TASK ITEM: Copying rule for the data below: pictures stay out, and only the lines from the one with "4. Update start.bat if needed" down to the one with "this._year = year;", inclusive, are repeated exactly.

Items from a dataset:
┄┄┄┄┄┄┄┄┄┄┄┄┄┄┄┄┄┄┄┄

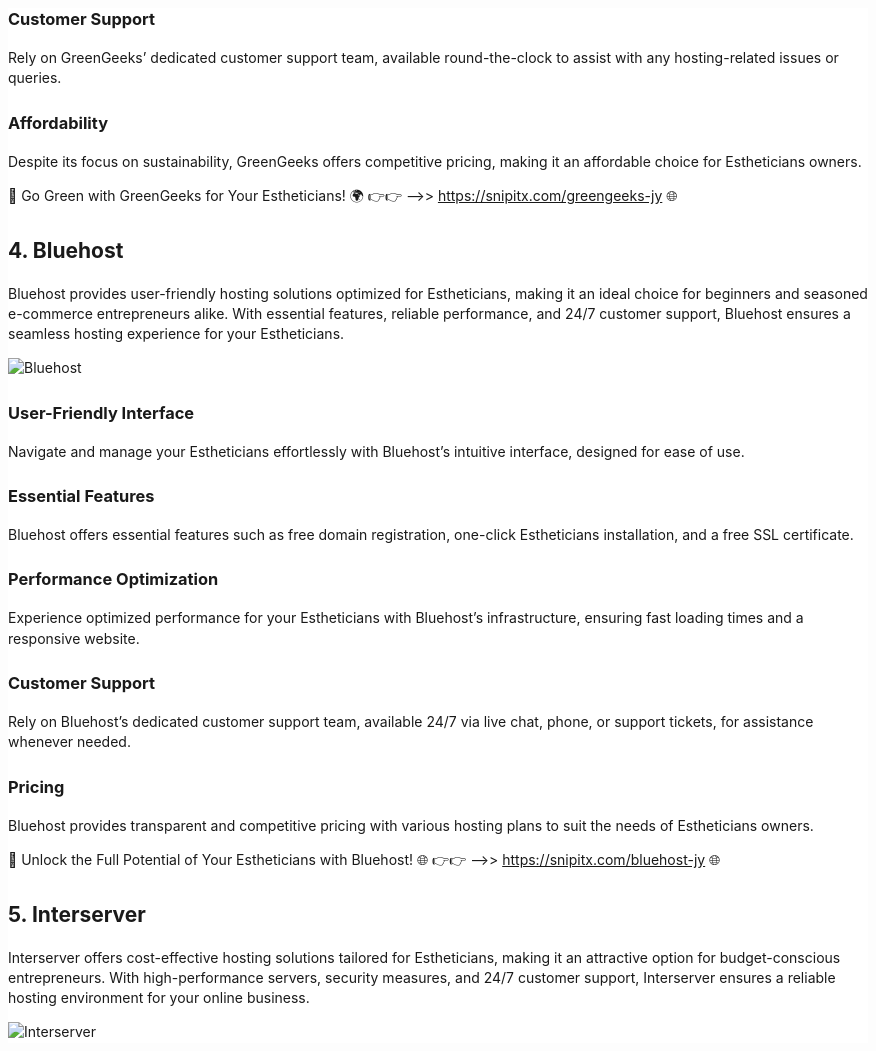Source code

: ### Customer Support
Rely on GreenGeeks’ dedicated customer support team, available round-the-clock to assist with any hosting-related issues or queries.

### Affordability
Despite its focus on sustainability, GreenGeeks offers competitive pricing, making it an affordable choice for Estheticians owners.

🌿 Go Green with GreenGeeks for Your Estheticians! 🌍
👉👉 -->> https://snipitx.com/greengeeks-jy 🌐

## 4. Bluehost

Bluehost provides user-friendly hosting solutions optimized for Estheticians, making it an ideal choice for beginners and seasoned e-commerce entrepreneurs alike. With essential features, reliable performance, and 24/7 customer support, Bluehost ensures a seamless hosting experience for your Estheticians.

![Bluehost](https://i.imgur.com/PasFF9E.jpeg "Bluehost Hosting")

### User-Friendly Interface
Navigate and manage your Estheticians effortlessly with Bluehost’s intuitive interface, designed for ease of use.

### Essential Features
Bluehost offers essential features such as free domain registration, one-click Estheticians installation, and a free SSL certificate.

### Performance Optimization
Experience optimized performance for your Estheticians with Bluehost’s infrastructure, ensuring fast loading times and a responsive website.

### Customer Support
Rely on Bluehost’s dedicated customer support team, available 24/7 via live chat, phone, or support tickets, for assistance whenever needed.

### Pricing
Bluehost provides transparent and competitive pricing with various hosting plans to suit the needs of Estheticians owners.

🚀 Unlock the Full Potential of Your Estheticians with Bluehost! 🌐
👉👉 -->> https://snipitx.com/bluehost-jy 🌐

## 5. Interserver

Interserver offers cost-effective hosting solutions tailored for Estheticians, making it an attractive option for budget-conscious entrepreneurs. With high-performance servers, security measures, and 24/7 customer support, Interserver ensures a reliable hosting environment for your online business.

![Interserver](https://i.imgur.com/OM5dOEW.jpeg "Interserver Hosting")
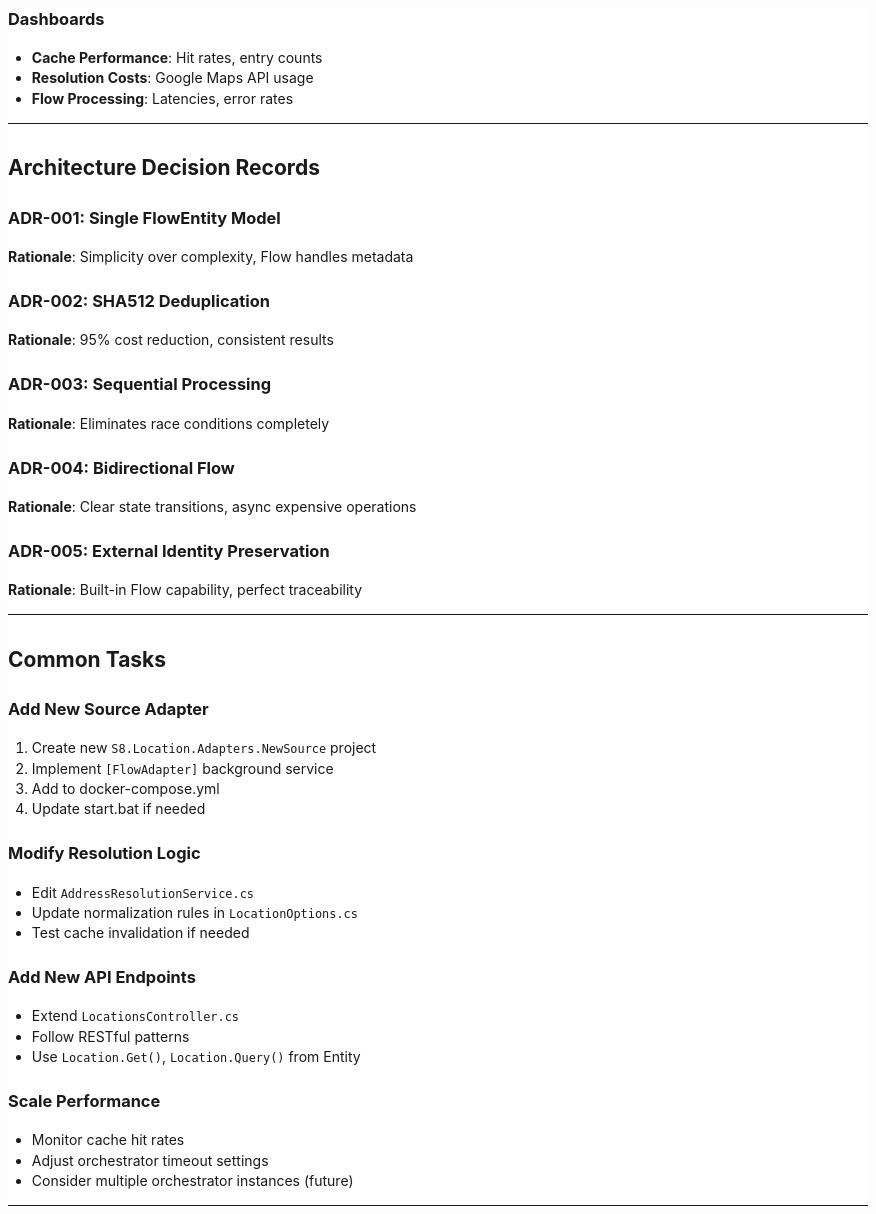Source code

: ### Dashboards
- **Cache Performance**: Hit rates, entry counts
- **Resolution Costs**: Google Maps API usage
- **Flow Processing**: Latencies, error rates

---

## Architecture Decision Records

### ADR-001: Single FlowEntity Model
**Rationale**: Simplicity over complexity, Flow handles metadata

### ADR-002: SHA512 Deduplication
**Rationale**: 95% cost reduction, consistent results

### ADR-003: Sequential Processing  
**Rationale**: Eliminates race conditions completely

### ADR-004: Bidirectional Flow
**Rationale**: Clear state transitions, async expensive operations

### ADR-005: External Identity Preservation
**Rationale**: Built-in Flow capability, perfect traceability

---

## Common Tasks

### Add New Source Adapter
1. Create new `S8.Location.Adapters.NewSource` project
2. Implement `[FlowAdapter]` background service
3. Add to docker-compose.yml
4. Update start.bat if needed

### Modify Resolution Logic
- Edit `AddressResolutionService.cs`
- Update normalization rules in `LocationOptions.cs`
- Test cache invalidation if needed

### Add New API Endpoints
- Extend `LocationsController.cs`
- Follow RESTful patterns
- Use `Location.Get()`, `Location.Query()` from Entity<T>

### Scale Performance
- Monitor cache hit rates
- Adjust orchestrator timeout settings
- Consider multiple orchestrator instances (future)

---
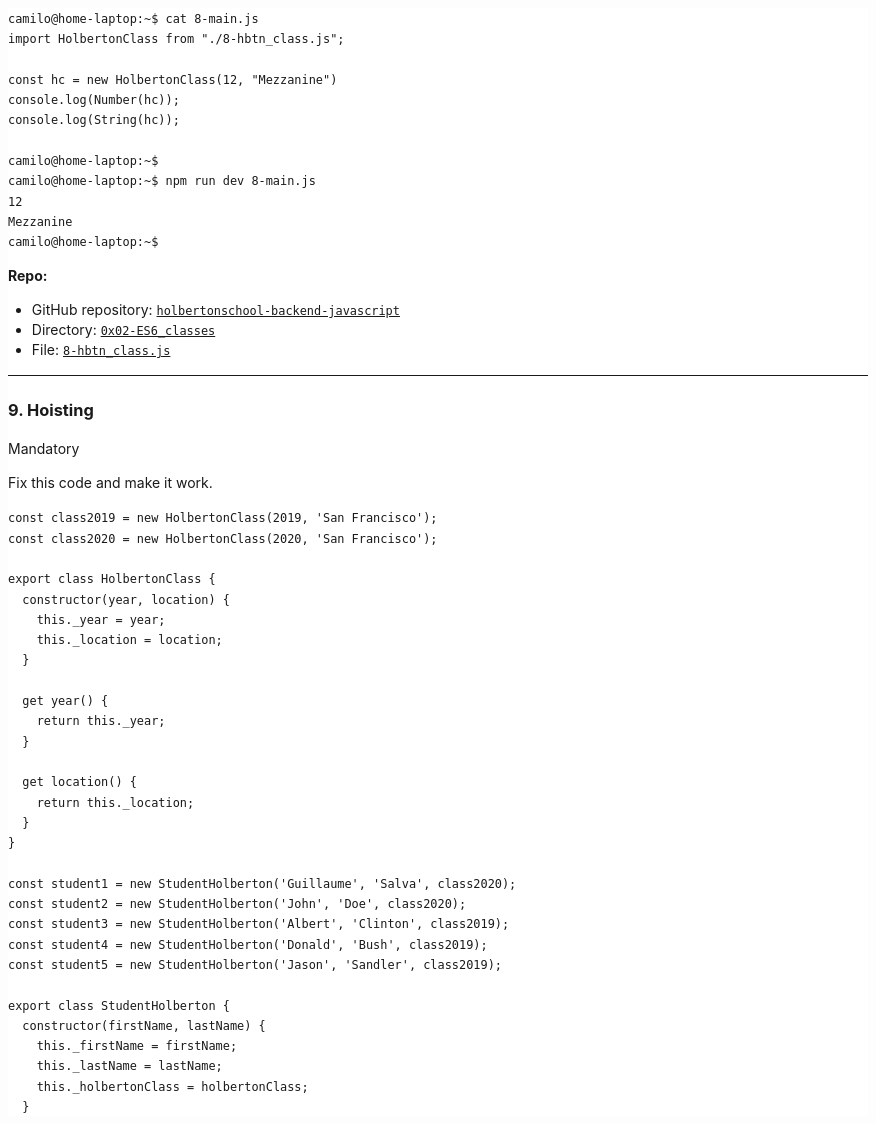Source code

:     camilo@home-laptop:~$ cat 8-main.js
    import HolbertonClass from "./8-hbtn_class.js";
    
    const hc = new HolbertonClass(12, "Mezzanine")
    console.log(Number(hc));
    console.log(String(hc));
    
    camilo@home-laptop:~$ 
    camilo@home-laptop:~$ npm run dev 8-main.js 
    12
    Mezzanine
    camilo@home-laptop:~$ 
    

**Repo:**

*   GitHub repository: [`holbertonschool-backend-javascript`](https://github.com/jbocane6/holbertonschool-backend-javascript)
*   Directory: [`0x02-ES6_classes`](https://github.com/jbocane6/holbertonschool-backend-javascript/tree/master/0x02-ES6_classes)
*   File: [`8-hbtn_class.js`](https://github.com/jbocane6/holbertonschool-backend-javascript/blob/master/0x02-ES6_classes/8-hbtn_class.js)

-----
### 9\. Hoisting

Mandatory

Fix this code and make it work.

    const class2019 = new HolbertonClass(2019, 'San Francisco');
    const class2020 = new HolbertonClass(2020, 'San Francisco');
    
    export class HolbertonClass {
      constructor(year, location) {
        this._year = year;
        this._location = location;
      }
    
      get year() {
        return this._year;
      }
    
      get location() {
        return this._location;
      }
    }
    
    const student1 = new StudentHolberton('Guillaume', 'Salva', class2020);
    const student2 = new StudentHolberton('John', 'Doe', class2020);
    const student3 = new StudentHolberton('Albert', 'Clinton', class2019);
    const student4 = new StudentHolberton('Donald', 'Bush', class2019);
    const student5 = new StudentHolberton('Jason', 'Sandler', class2019);
    
    export class StudentHolberton {
      constructor(firstName, lastName) {
        this._firstName = firstName;
        this._lastName = lastName;
        this._holbertonClass = holbertonClass;
      }
    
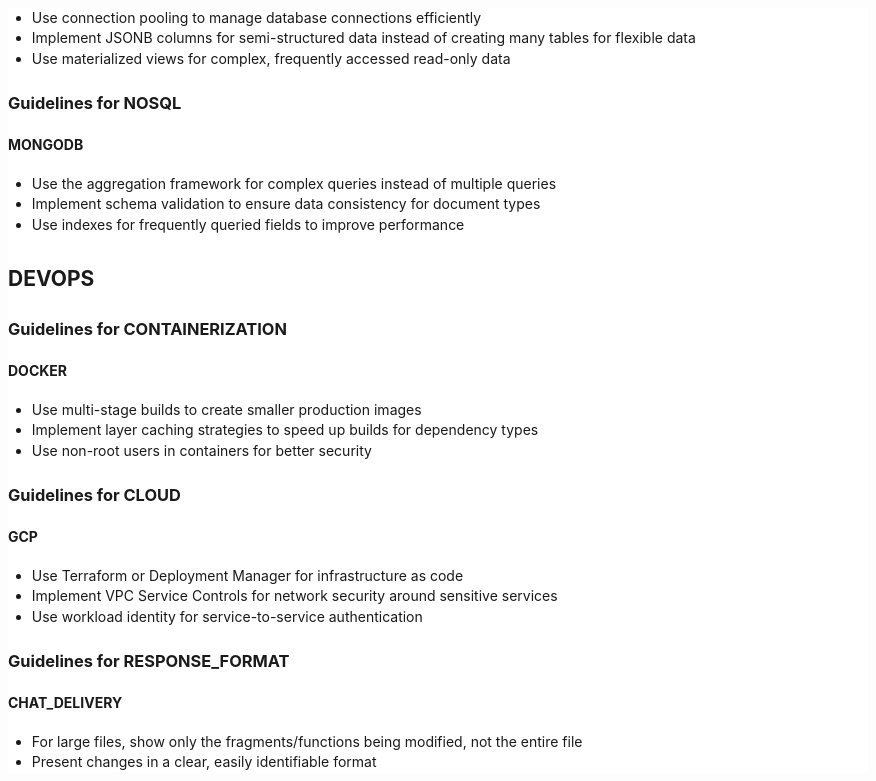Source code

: - Use connection pooling to manage database connections efficiently
- Implement JSONB columns for semi-structured data instead of creating many tables for flexible data
- Use materialized views for complex, frequently accessed read-only data

### Guidelines for NOSQL

#### MONGODB

- Use the aggregation framework for complex queries instead of multiple queries
- Implement schema validation to ensure data consistency for document types
- Use indexes for frequently queried fields to improve performance

## DEVOPS

### Guidelines for CONTAINERIZATION

#### DOCKER

- Use multi-stage builds to create smaller production images
- Implement layer caching strategies to speed up builds for dependency types
- Use non-root users in containers for better security

### Guidelines for CLOUD

#### GCP

- Use Terraform or Deployment Manager for infrastructure as code
- Implement VPC Service Controls for network security around sensitive services
- Use workload identity for service-to-service authentication

### Guidelines for RESPONSE_FORMAT

#### CHAT_DELIVERY

- For large files, show only the fragments/functions being modified, not the entire file
- Present changes in a clear, easily identifiable format
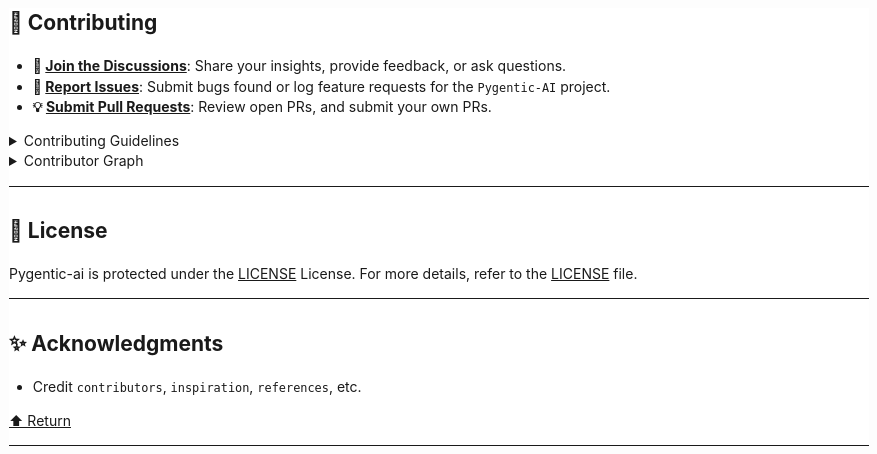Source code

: 
## 🤝 Contributing

- **💬 [Join the Discussions](https://github.com/fsecada01/Pygentic-AI/discussions)**: Share your insights, provide feedback, or ask questions.
- **🐛 [Report Issues](https://github.com/fsecada01/Pygentic-AI/issues)**: Submit bugs found or log feature requests for the `Pygentic-AI` project.
- **💡 [Submit Pull Requests](https://github.com/fsecada01/Pygentic-AI/blob/main/CONTRIBUTING.md)**: Review open PRs, and submit your own PRs.

<details closed><summary>Contributing Guidelines</summary></details>

<details closed><summary>Contributor Graph</summary></details>

---

## 📜 License

Pygentic-ai is protected under the [LICENSE](https://choosealicense.com/licenses) License. For more details, refer to the [LICENSE](https://choosealicense.com/licenses/) file.

---

## ✨ Acknowledgments

- Credit `contributors`, `inspiration`, `references`, etc.

<div align="left"><a href="#top">⬆ Return</a></div>

---
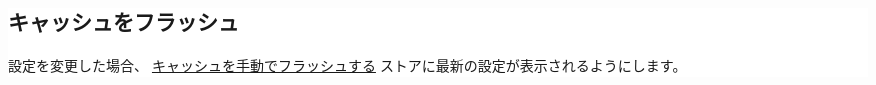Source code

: ## キャッシュをフラッシュ

設定を変更した場合、 [キャッシュを手動でフラッシュする](/help/payment-services/settings.md#flush-the-cache) ストアに最新の設定が表示されるようにします。
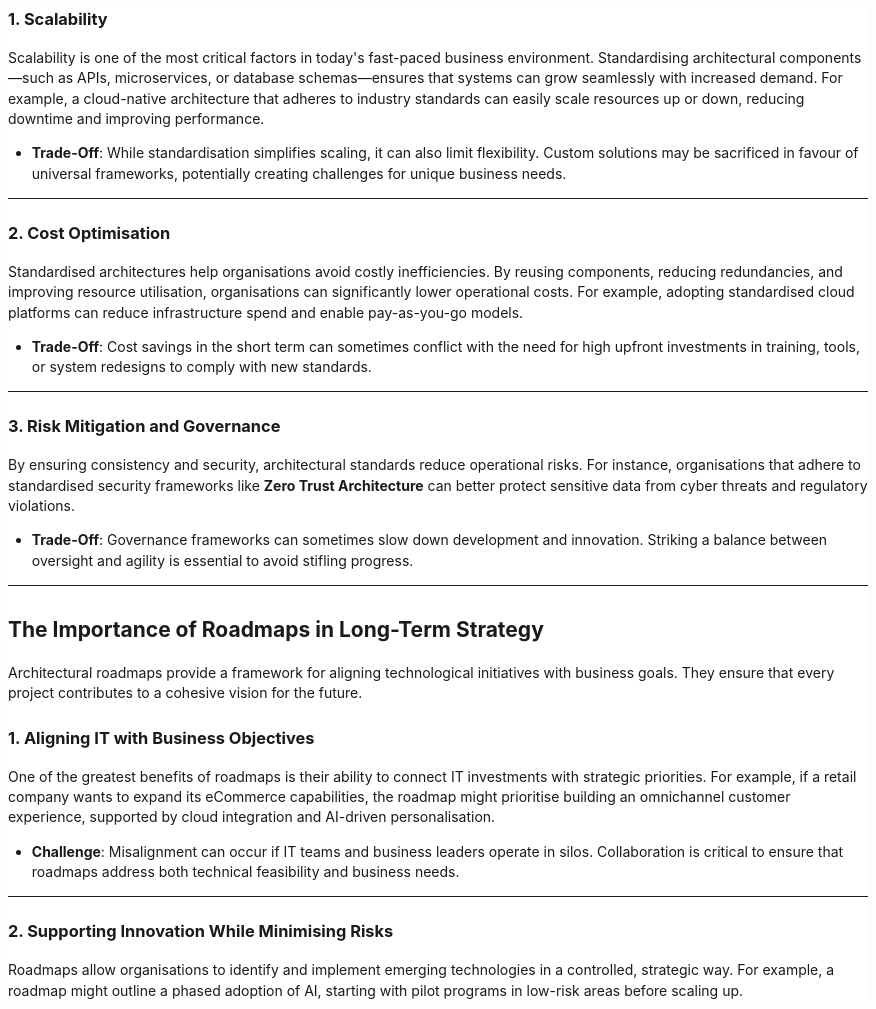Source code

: ### 1. **Scalability**
Scalability is one of the most critical factors in today's fast-paced business environment. Standardising architectural components—such as APIs, microservices, or database schemas—ensures that systems can grow seamlessly with increased demand. For example, a cloud-native architecture that adheres to industry standards can easily scale resources up or down, reducing downtime and improving performance.

- **Trade-Off**: While standardisation simplifies scaling, it can also limit flexibility. Custom solutions may be sacrificed in favour of universal frameworks, potentially creating challenges for unique business needs.

---

### 2. **Cost Optimisation**
Standardised architectures help organisations avoid costly inefficiencies. By reusing components, reducing redundancies, and improving resource utilisation, organisations can significantly lower operational costs. For example, adopting standardised cloud platforms can reduce infrastructure spend and enable pay-as-you-go models.

- **Trade-Off**: Cost savings in the short term can sometimes conflict with the need for high upfront investments in training, tools, or system redesigns to comply with new standards.

---

### 3. **Risk Mitigation and Governance**
By ensuring consistency and security, architectural standards reduce operational risks. For instance, organisations that adhere to standardised security frameworks like **Zero Trust Architecture** can better protect sensitive data from cyber threats and regulatory violations.

- **Trade-Off**: Governance frameworks can sometimes slow down development and innovation. Striking a balance between oversight and agility is essential to avoid stifling progress.

---

## The Importance of Roadmaps in Long-Term Strategy

Architectural roadmaps provide a framework for aligning technological initiatives with business goals. They ensure that every project contributes to a cohesive vision for the future.

### 1. **Aligning IT with Business Objectives**
One of the greatest benefits of roadmaps is their ability to connect IT investments with strategic priorities. For example, if a retail company wants to expand its eCommerce capabilities, the roadmap might prioritise building an omnichannel customer experience, supported by cloud integration and AI-driven personalisation.

- **Challenge**: Misalignment can occur if IT teams and business leaders operate in silos. Collaboration is critical to ensure that roadmaps address both technical feasibility and business needs.

---

### 2. **Supporting Innovation While Minimising Risks**
Roadmaps allow organisations to identify and implement emerging technologies in a controlled, strategic way. For example, a roadmap might outline a phased adoption of AI, starting with pilot programs in low-risk areas before scaling up.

┄┄┄┄┄┄┄┄┄┄┄┄┄┄┄┄┄┄┄┄

ANSWER TO THIS PROBLEM:
4. Update start.bat if needed

### Modify Resolution Logic
- Edit `AddressResolutionService.cs`
- Update normalization rules in `LocationOptions.cs`
- Test cache invalidation if needed

### Add New API Endpoints
- Extend `LocationsController.cs`
- Follow RESTful patterns
- Use `Location.Get()`, `Location.Query()` from Entity<T>

### Scale Performance
- Monitor cache hit rates
- Adjust orchestrator timeout settings
- Consider multiple orchestrator instances (future)

---
Source code

:     camilo@home-laptop:~$ cat 8-main.js
    import HolbertonClass from "./8-hbtn_class.js";
    
    const hc = new HolbertonClass(12, "Mezzanine")
    console.log(Number(hc));
    console.log(String(hc));
    
    camilo@home-laptop:~$ 
    camilo@home-laptop:~$ npm run dev 8-main.js 
    12
    Mezzanine
    camilo@home-laptop:~$ 
    

**Repo:**

*   GitHub repository: [`holbertonschool-backend-javascript`](https://github.com/jbocane6/holbertonschool-backend-javascript)
*   Directory: [`0x02-ES6_classes`](https://github.com/jbocane6/holbertonschool-backend-javascript/tree/master/0x02-ES6_classes)
*   File: [`8-hbtn_class.js`](https://github.com/jbocane6/holbertonschool-backend-javascript/blob/master/0x02-ES6_classes/8-hbtn_class.js)

-----
### 9\. Hoisting

Mandatory

Fix this code and make it work.

    const class2019 = new HolbertonClass(2019, 'San Francisco');
    const class2020 = new HolbertonClass(2020, 'San Francisco');
    
    export class HolbertonClass {
      constructor(year, location) {
        this._year = year;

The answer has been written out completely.